As part of our analysis, we address the following problem which is of independent interest. Find the vertical translation of a function f that is closest in L1 distance to a function g. We prove tight bounds on the approximation guarantee obtained by the translation which is equal to the difference between the averages of g and f.

Emo Welzl (ETH Zürich): Bistellar and Edge Flip Graphs of Triangulations in the Plane: Geometry and Connectivity.

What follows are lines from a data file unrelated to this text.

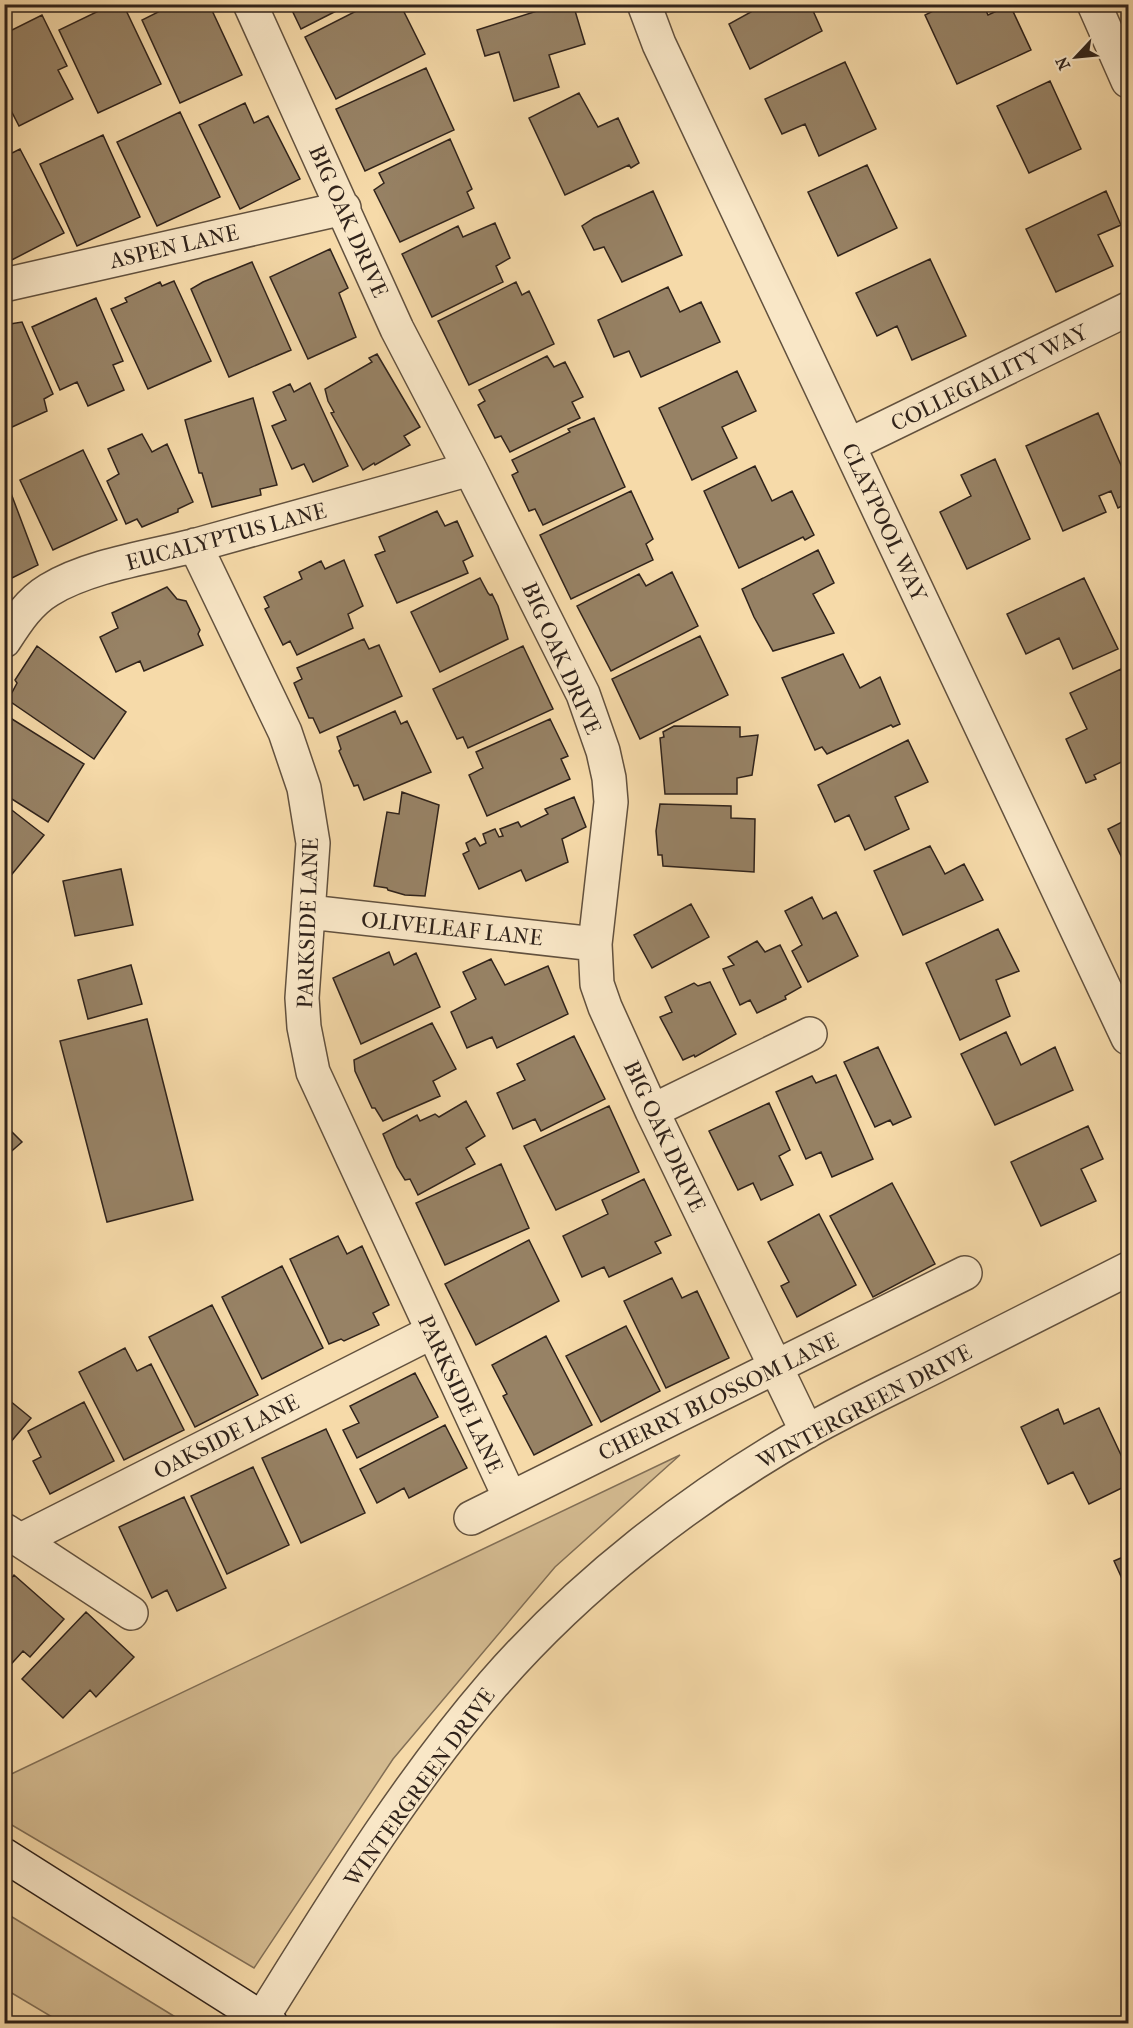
<svg xmlns="http://www.w3.org/2000/svg" width="1133" height="2028" font-family="'IM FELL French Canon',serif">
  <style>
    .green { fill: #d4bb91; stroke: #826f56; stroke-width: 1.5 }
    .building { fill: #978265; stroke: #30231b; stroke-width: 1.5 }
    .lines { fill: none; stroke-linecap: round; stroke-linejoin: round }
    .minor-casing { stroke: #62513e; stroke-width: 36 }
    .secondary-casing { stroke: #30231b; stroke-width: 36 }
    .minor { stroke: #f9e7c7; stroke-width: 33 }
    .secondary { stroke: #f9e7c7; stroke-width: 33 }
    .labels { text-anchor: middle; stroke-width: 4.5; stroke-linejoin: round; paint-order: stroke }
    .street-label { font-size: 22px; fill: #30231b; stroke: #f9e7c7 }
  </style>
  <rect width="100%" height="100%" fill="#f6daa9"/>
  <filter id="stains"><feTurbulence type="fractalNoise" baseFrequency=".00333" numOctaves="4"/><feColorMatrix values="0 0 0 0 .2 0 0 0 0 .09 0 0 0 0 .02 0 0 0 .5 -.17"/></filter>
  <radialGradient id="worn" r=".72"><stop offset=".6" stop-color="#630" stop-opacity="0"/><stop offset="1" stop-color="#630" stop-opacity=".3"/></radialGradient>
  <path class="green" d="M680 1455 555 1567 393 1759 254 1968 5 1821V1777Z
    M4 1912 177 2018 186 2023H62L5 1989Z"/>
  <path class="building" d="M113 4H123L161 84 98 113 59 30Z
    M174 4H209L242 75 180 103 142 20Z
    M289 4H350L301 29Z
    M370 4H400L425 54 336 99 305 37Z
    M559 4H573L585 44 549 55 559 87 514 101 499 52 485 56 477 30Z
    M747 4H810L822 31 750 69 729 24 751 12Z
    M947 4H983L988 15 1010 5 1031 50 957 84 925 15Z
    M42 15 67 66 58 70 73 99 19 126 4 97V34Z
    M845 62 876 129 819 156 805 124 782 134 765 99Z
    M426 68 454 130 365 171 336 109Z
    M1050 81 1081 149 1029 173 997 106Z
    M579 93 598 127 618 118 639 163 631 168 629 165 565 195 529 118Z
    M245 103 254 123 268 116 300 179 240 209 199 125Z
    M180 112 220 197 157 226 117 142Z
    M103 135 140 217 77 246 40 164Z
    M450 139 472 189 467 192 474 208 400 242 374 190 384 183 379 173Z
    M20 149 64 233 4 264V157Z
    M867 165 897 228 838 256 808 192Z
    M653 191 682 255 622 282 604 247 594 250 582 226 594 218Z
    M1106 191 1121 225 1098 235 1113 266 1056 292 1026 229Z
    M495 223 510 258 496 266 503 282 432 317 402 254 458 226 463 237Z
    M330 249 348 288 339 293 356 337 308 359 270 277Z
    M930 259 966 336 912 360 897 326 877 336 856 293Z
    M252 262 291 350 229 377 191 289 203 282Z
    M174 281 211 361 148 389 111 309 127 302 125 298 160 282 162 286Z
    M516 282 522 295 529 291 554 344 469 385 438 321Z
    M668 287 680 312 701 302 720 342 641 377 629 351 614 357 598 320Z
    M96 298 123 361 113 365 124 390 88 406 77 382 60 390 32 327Z
    M22 322 53 394 44 399 47 411 10 428 4 415V325Z
    M377 354 420 427 404 436 410 445 375 465 374 463 363 470 331 413 334 412 328 401 325 389 372 362 369 358Z
    M547 356 554 367 565 362 583 397 572 402 580 418 510 452 501 436 495 438 478 405 485 401 479 390Z
    M737 371 756 411 722 427 737 458 692 480 659 408Z
    M310 383 348 466 313 482 304 464 292 469 272 426 286 420 273 392 290 384 294 392Z
    M253 398 277 485 260 489 261 495 212 507 202 473H199L185 420Z
    M1098 413 1128 481V503L1118 508 1111 491 1099 496 1106 512 1063 531 1026 446Z
    M594 418 625 487 543 525 535 509 529 511 512 475 518 472 512 460 570 432 568 429Z
    M142 434 152 452 167 444 193 502 178 509V512L142 527 137 519 126 524 107 481 119 474 108 449Z
    M83 450 117 520 53 550 20 480Z
    M995 459 1030 539 967 569 940 512 971 496 961 475Z
    M755 466 772 501 792 491 814 535 805 540 803 537 739 568 704 491Z
    M9 488 38 565 4 582V489Z
    M631 491 653 539 646 544 653 560 571 599 540 535Z
    M437 511 445 526 457 521 473 556 463 561 468 573 397 603 375 555 385 551 379 537Z
    M818 550 834 583 813 594 834 633 773 651 754 617 742 589Z
    M344 560 363 606 348 614 353 628 297 655 290 641 283 645 265 609 269 607 264 597 302 579 299 572 321 561 325 569Z
    M672 572 698 626 611 671 577 606 639 574 646 586Z
    M480 578 488 593 490 595 492 594 498 606 508 639 440 672 411 612Z
    M1084 578 1118 649 1073 669 1059 638 1026 654 1007 614Z
    M167 587 177 599 186 601 200 630 198 634 203 645 144 671 140 661 116 672 100 637 118 628 112 613Z
    M700 636 728 695 640 739 612 679Z
    M364 639 369 649 379 645 402 696 320 733 313 718H309L294 683 302 679 297 668Z
    M37 646 126 712 94 759 8 700 17 683 15 680Z
    M523 646 553 709 468 748 463 737 457 739 433 689Z
    M843 654 860 688 880 677 900 724 893 727 891 725 827 754 822 747 815 750 782 678Z
    M1121 669 1128 685V759L1094 775 1096 779 1086 783 1066 739 1087 729 1070 693Z
    M395 711 401 724 407 721 431 772 364 800 358 785 354 786 339 751 341 749 337 737Z
    M4 714 84 764 48 822 4 794Z
    M550 719 568 756 561 759 570 779 487 816 469 775 483 768 476 752Z
    M674 726 740 727V737L758 735 752 775 737 778V794H665L660 738 664 737 663 732Z
    M908 740 928 782 895 797 909 829 865 850 849 815 835 822 818 785Z
    M402 792 439 805 425 896 405 895 388 890 387 888 374 886 387 812 399 814Z
    M574 797 586 827 562 839 568 862 526 881 521 870 479 889 463 854 469 851 466 843 475 838 480 846 486 843 483 834 495 829 499 837 503 836 500 829 518 822 521 827 548 814 545 809Z
    M4 804 44 835 4 884Z
    M660 804 731 806V818L755 819 754 872 663 866 662 855H658L656 831Z
    M1128 819V857L1123 860 1108 829Z
    M930 846 945 874 964 864 983 900 903 935 874 871Z
    M121 869 133 925 75 936 63 881Z
    M812 897 823 919 836 912 858 956 808 982 792 951 802 945 785 911Z
    M691 904 709 937 652 968 634 935Z
    M998 929 1019 971 996 980 1010 1016 960 1040 926 963Z
    M757 941 765 952 780 945 801 987 785 996 786 999 757 1013 750 1000 740 1005 723 969 734 965 728 957Z
    M389 952 394 965 416 953 440 1007 361 1044 333 978Z
    M491 959 505 985 548 966 568 1014 497 1048 492 1037 467 1048 451 1012 476 999 463 972Z
    M131 965 142 1004 88 1019 78 980Z
    M710 982 736 1034 695 1057 694 1055 683 1060 660 1017 672 1012 665 997 694 983 698 986Z
    M147 1019 193 1200 107 1222 60 1041Z
    M432 1023 456 1069 433 1081 440 1096 383 1121 375 1108H372L355 1071 354 1060Z
    M1006 1032 1021 1065 1055 1047 1073 1090 995 1125 961 1054Z
    M574 1036 605 1099 541 1131 535 1119 513 1129 497 1093 525 1080 517 1064Z
    M878 1047 911 1117 893 1125 890 1120 875 1127 844 1062Z
    M836 1075 873 1159 832 1177 821 1152 806 1159 776 1092 812 1076 816 1083Z
    M466 1101 485 1136 466 1148 475 1164 418 1195 410 1179 405 1180 397 1167 383 1134 417 1115 420 1121 435 1114 439 1117Z
    M769 1103 790 1150 779 1156 793 1185 761 1200 753 1183 738 1190 709 1131Z
    M609 1106 639 1172 556 1210 524 1146Z
    M4 1124 22 1142 6 1156 4 1154Z
    M1088 1126 1103 1159 1081 1169 1096 1201 1041 1226 1011 1162Z
    M501 1164 529 1228 445 1265 416 1203Z
    M644 1179 671 1235 655 1242 661 1253 609 1277 604 1267 582 1277 563 1236 608 1214 602 1200Z
    M892 1183 935 1264 873 1297 830 1216Z
    M819 1214 856 1285 797 1317 781 1286 789 1282 768 1242Z
    M338 1236 347 1254 362 1246 389 1305 373 1313 379 1325 344 1341 341 1339 329 1344 290 1259Z
    M529 1240 559 1301 476 1345 445 1284Z
    M282 1266 323 1348 262 1379 222 1297Z
    M672 1278 682 1298 697 1291 729 1358 666 1388 624 1301Z
    M212 1305 258 1395 195 1427 149 1337Z
    M626 1326 660 1391 601 1422 566 1356Z
    M546 1336 592 1425 534 1455 503 1396 507 1394 492 1365Z
    M125 1348 137 1371 151 1364 184 1430 124 1460 79 1372Z
    M1128 1371V1389L1123 1373Z
    M415 1373 438 1417 357 1458 343 1430 359 1423 350 1406Z
    M4 1396 31 1418 4 1450Z
    M84 1402 114 1461 50 1494 33 1461 41 1457 28 1431Z
    M1099 1408 1128 1470V1485L1089 1504 1073 1472 1048 1484 1021 1427 1058 1409 1064 1424Z
    M445 1425 467 1468 409 1498 404 1488 377 1503 360 1469Z
    M326 1429 365 1513 301 1543 262 1458Z
    M253 1467 289 1545 227 1574 191 1496Z
    M184 1497 226 1588 177 1611 167 1590 152 1598 119 1527Z
    M1128 1555V1592L1114 1561Z
    M14 1575 64 1619 30 1657 23 1651 4 1672V1586Z
    M86 1612 134 1657 96 1697 90 1690 63 1718 22 1679Z"/>
  <g class="lines">
    <defs>
      <path id="minor" d="M250 4 397 329 470 469 583 694 603 751 609 778 611 802 595 944 597 984 605 1007 652 1111 807 1432
        M644 4 659 44 1128 1038
        M1094 4 1128 81
        M4 285 344 208
        M849 445 1128 309
        M195 545 285 732 304 788 313 843 302 998 304 1027 313 1072 510 1498
        M4 641C17 621 29 602 49 590 88 566 149 557 193 546 286 521 378 494 470 469
        M309 912 595 944
        M652 1111 810 1034
        M471 1518 965 1273
        M6 1531 131 1613
        M21 1540 432 1332
        M262 2018C334 1903 404 1787 493 1684 581 1583 692 1497 808 1431 849 1408 892 1388 934 1367 999 1334 1064 1302 1128 1269"/>
      <path id="secondary" d="M4 1855 271 2024"/>
    </defs>
    <use href="#minor" class="minor-casing"/>
    <use href="#secondary" class="secondary-casing"/>
    <use href="#minor" class="minor"/>
    <use href="#secondary" class="secondary"/>
  </g>
  <g class="labels">
    <g class="street-label">
      <text transform="translate(349 221) rotate(66)" y="8">BIG OAK DRIVE</text>
      <text transform="translate(174 246) rotate(-13)" y="8">ASPEN LANE</text>
      <text transform="translate(989 377) rotate(-26)" y="8">COLLEGIALITY WAY</text>
      <text transform="translate(885 522) rotate(65)" y="8">CLAYPOOL WAY</text>
      <text transform="translate(226 536) rotate(-15)" y="8">EUCALYPTUS LANE</text>
      <text transform="translate(562 658) rotate(66)" y="8">BIG OAK DRIVE</text>
      <text transform="translate(307 923) rotate(-88)" y="8">PARKSIDE LANE</text>
      <text transform="translate(452 928) rotate(6)" y="8">OLIVELEAF LANE</text>
      <text transform="translate(665 1136) rotate(65)" y="8">BIG OAK DRIVE</text>
      <text transform="translate(461 1394) rotate(65)" y="8">PARKSIDE LANE</text>
      <text transform="translate(718 1396) rotate(-26)" y="8">CHERRY BLOSSOM LANE</text>
      <text transform="translate(864 1406) rotate(-28)" y="8">WINTERGREEN DRIVE</text>
      <text transform="translate(226 1436) rotate(-27)" y="8">OAKSIDE LANE</text>
      <text transform="translate(419 1787) rotate(-54)" y="8">WINTERGREEN DRIVE</text>
    </g>
  </g>
  <rect width="1133" height="2028" fill="none" stroke="#f6daa9" stroke-width="24"/>
  <rect x="6" y="6" width="1121" height="2016" fill="none" stroke="#30231b" stroke-width="3"/>
  <rect x="12" y="12" width="1109" height="2004" fill="none" stroke="#30231b" stroke-width="1.5"/>
  <g transform="translate(1076 57) rotate(244)" stroke="#f9e7c7" stroke-width="4.5" paint-order="stroke">
  <path d="M0-4.5L10 22L0 15L-10 22Z" fill="#30231b"/>
  <text y="-9" font-size="16" font-weight="bold" text-anchor="middle" fill="#30231b">N</text>
  </g>
  <rect width="100%" height="100%" filter="url(#stains)"/>
  <rect width="100%" height="100%" fill="url(#worn)"/>
</svg>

Abstract. The set of all triangulations of a finite point set in the plane attains structure via flips: The graph, where two triangulations are adjacent if one can be obtained from the other by an elementary flip. This is an edge flip for full triangulations, or a bistellar flip for partial triangulations (where non-extreme points can be skipped).

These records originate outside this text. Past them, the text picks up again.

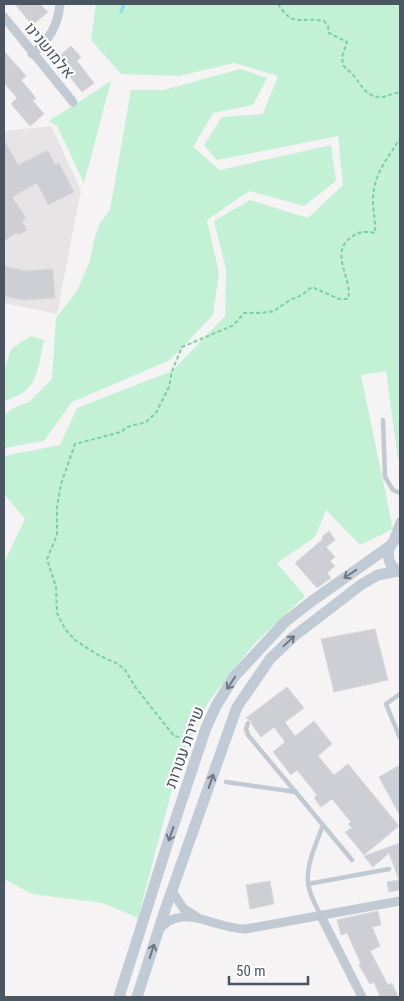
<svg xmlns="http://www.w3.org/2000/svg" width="404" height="1001" font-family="'Roboto Condensed',Heebo,sans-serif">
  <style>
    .education { fill: #e6e4e5 }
    .green { fill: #c3f1d5 }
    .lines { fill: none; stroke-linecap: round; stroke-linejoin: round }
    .stream { stroke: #90daee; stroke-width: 3 }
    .building { fill: #cdcfd5; stroke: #d7d9de }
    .path { stroke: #7ad0a6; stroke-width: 2; stroke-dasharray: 4 2.5; stroke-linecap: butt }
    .lane { stroke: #c1cad2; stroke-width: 4.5 }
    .street { stroke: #c1cad2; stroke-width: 9 }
    .secondary { stroke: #c1cbd6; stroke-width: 11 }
    .oneway { stroke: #6e7984 }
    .labels { text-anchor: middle; stroke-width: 4.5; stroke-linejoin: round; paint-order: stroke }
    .street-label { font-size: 16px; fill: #4a5661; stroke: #fff }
  </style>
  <rect width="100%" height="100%" fill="#f5f3f3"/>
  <path class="education" d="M51 126 81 190 57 314 4 303V131Z"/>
  <g class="green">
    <path d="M96 4H400V453L398 460 386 371 361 375 393 529 360 545 326 510 315 537 277 563 305 596 254 644 209 701 180 759 138 918 103 903 32 894 4 879V563L25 519 4 494V456L60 445 77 408 172 371 225 316 226 269 214 221 250 200 308 218 343 185 338 136 217 160 204 145 222 117 263 114 278 76 234 63 179 76 121 74 91 40Z"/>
    <path d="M240 69 267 78 253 105 213 113 193 147 220 170 331 145 336 181 304 206 249 191 207 220 219 273 213 315 170 360 72 402 44 441 4 448V415L13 408 29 402 52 379 56 318 77 291 90 261 94 240 100 223 110 210 131 90H164Z"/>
    <path d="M111 81 84 183 57 126 49 121Z"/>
    <path d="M31 336 44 340C40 356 39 380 25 391 20 396 10 398 4 402V371L11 349Z"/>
  </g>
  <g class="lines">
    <path class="stream" d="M121 12 124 4"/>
  </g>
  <g class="building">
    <path d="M15 4H40L48 12 32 25Z"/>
    <path d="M71 46 81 57 77 61 94 83 82 92 70 77 72 75 57 58Z"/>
    <path d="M4 51 26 76 21 80 36 98 33 101 44 114 30 126 11 104 17 98 4 83Z"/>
    <path d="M4 140 18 165 48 150 55 165 59 163 74 192 48 205 37 183 12 197 26 218 22 221 27 230 18 235 16 233 4 241Z"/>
    <path d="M4 266 26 271 53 269 55 298 22 300 4 296Z"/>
    <path d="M329 531 335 540 326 547 335 557 330 561 335 566 327 573 331 578 317 588 295 563 323 539 322 537Z"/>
    <path d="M375 629 388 680 334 692 321 639Z"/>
    <path d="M287 687 304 708 285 722 295 736 314 721 332 744 318 756 334 775 348 764 399 826 364 855 345 832 352 828 348 824 351 822 332 799 321 807 314 798 317 795 297 770 291 775 273 752 285 742 274 727 261 737 252 725 251 721 246 718Z"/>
    <path d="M400 765V816L379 777Z"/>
    <path d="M400 843V890L389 892 387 882 399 880 389 853 373 867 364 856Z"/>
    <path d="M270 881 274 904 250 909 246 885Z"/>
    <path d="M378 911 381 925 372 927 380 946 370 951 388 985 392 983 398 997H380L374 982 370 984 359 965 361 964 347 933 341 935 337 920Z"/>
  </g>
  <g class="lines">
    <g class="path">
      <path d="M278 4C294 29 300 16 324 21L328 26 329 33 347 42 342 57 343 65C346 69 351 72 354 76 362 86 366 97 381 97 388 97 393 92 400 93"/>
      <path d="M192 739 174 736 136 688 125 670 118 664 98 655 75 640 65 629 57 613 56 587 47 559 57 535V507L61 484 75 444 121 432 127 427 146 422 156 413 169 387 172 371 182 347 234 325 244 313H260L274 311 290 300 302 295 312 287 339 299H348C353 279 330 255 349 239 358 231 364 231 375 233 376 222 373 212 373 201 373 175 386 161 399 140H400"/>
    </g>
    <g class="lane">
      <path d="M383 420 385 477 393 490 400 493"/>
      <path d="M248 723 246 729 248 735 323 825C317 842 306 864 308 883 309 894 316 906 321 916"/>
      <path d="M400 738 386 704 400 694"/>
      <path d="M226 782 296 792"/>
      <path d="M323 825 352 860"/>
      <path d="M308 884 389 869"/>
    </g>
    <g class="street">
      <path d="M4 17 73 102"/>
      <path d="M32 54C49 40 58 26 60 4"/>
      <path d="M393 541 400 522"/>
      <path d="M172 891 183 908 197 917"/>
      <path d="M321 916 362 997"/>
      <path d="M160 928C165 924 170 919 177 918 196 912 224 930 246 929L400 901"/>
    </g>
    <g class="secondary">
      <path d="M400 537C385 544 384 565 400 572"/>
      <path d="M119 997 168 842 206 728 216 706 234 677 285 622 312 601 390 546"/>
      <path d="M137 997 165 910 237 707 270 659 293 637 362 584 378 575 398 571"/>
    </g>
  </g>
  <defs><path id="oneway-shaft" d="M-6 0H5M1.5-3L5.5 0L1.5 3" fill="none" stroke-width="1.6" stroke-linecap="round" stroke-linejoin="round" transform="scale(1.25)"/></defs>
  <g class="oneway">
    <use href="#oneway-shaft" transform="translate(350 574) rotate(146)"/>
    <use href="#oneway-shaft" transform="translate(289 641) rotate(-43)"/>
    <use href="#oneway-shaft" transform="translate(231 683) rotate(123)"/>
    <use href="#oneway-shaft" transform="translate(211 781) rotate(-71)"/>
    <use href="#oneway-shaft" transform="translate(171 834) rotate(109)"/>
    <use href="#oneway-shaft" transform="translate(152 951) rotate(-72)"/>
  </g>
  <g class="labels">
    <g class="street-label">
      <text transform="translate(50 50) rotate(50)" y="6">אלמושנינו</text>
      <text transform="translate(184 747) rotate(-70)" y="6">שיירת עטרות</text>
    </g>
  </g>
  <rect width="404" height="1001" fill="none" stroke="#4a5661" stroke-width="10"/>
  <path d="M229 976v8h79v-8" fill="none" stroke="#4a5661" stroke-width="2.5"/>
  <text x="236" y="976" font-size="15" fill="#4a5661" stroke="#ffffff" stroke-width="4" paint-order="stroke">50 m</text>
</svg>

It is well-known (Lawson, 1972) that both, the edge flip graph and the bistellar flip graph are connected. For n the number of points and general position assumed, we show that the edge flip graph is (n/2 - 2)-connected and the bistellar flip graph is (n - 3)-connected. Both bounds are tight.

This matches the situation for regular triangulations (a subset of the partial triangulations), where (n - 3)-connectivity was known through the secondary polytope (Gelfand, Kapranov, Zelevinsky, 1990) and Balinski’s Theorem. We show that the edge flip graph can be covered by 1-skeletons of polytopes of dimension at least n/2 - 2 (products of associahedra). Similarly, the bistellar flip graph can be covered by 1-skeletons of polytopes of dimension at least n - 3 (products of secondary polytopes).

(covers joint research with Uli Wagner, IST Austria)


Meirav Zehavi (Ben Gurion University): Decompositions in UDGs and algorithmic applications in parameterized complexity.

Abstract. In this talk, we will focus on decompositions of geometric intersection graphs. In particular, we will see tree decompositions with special properties for unit disk graphs and map graphs. With respect to applications, we will employ these tree decompositions to design sub- and single-exponential time parameterized algorithms.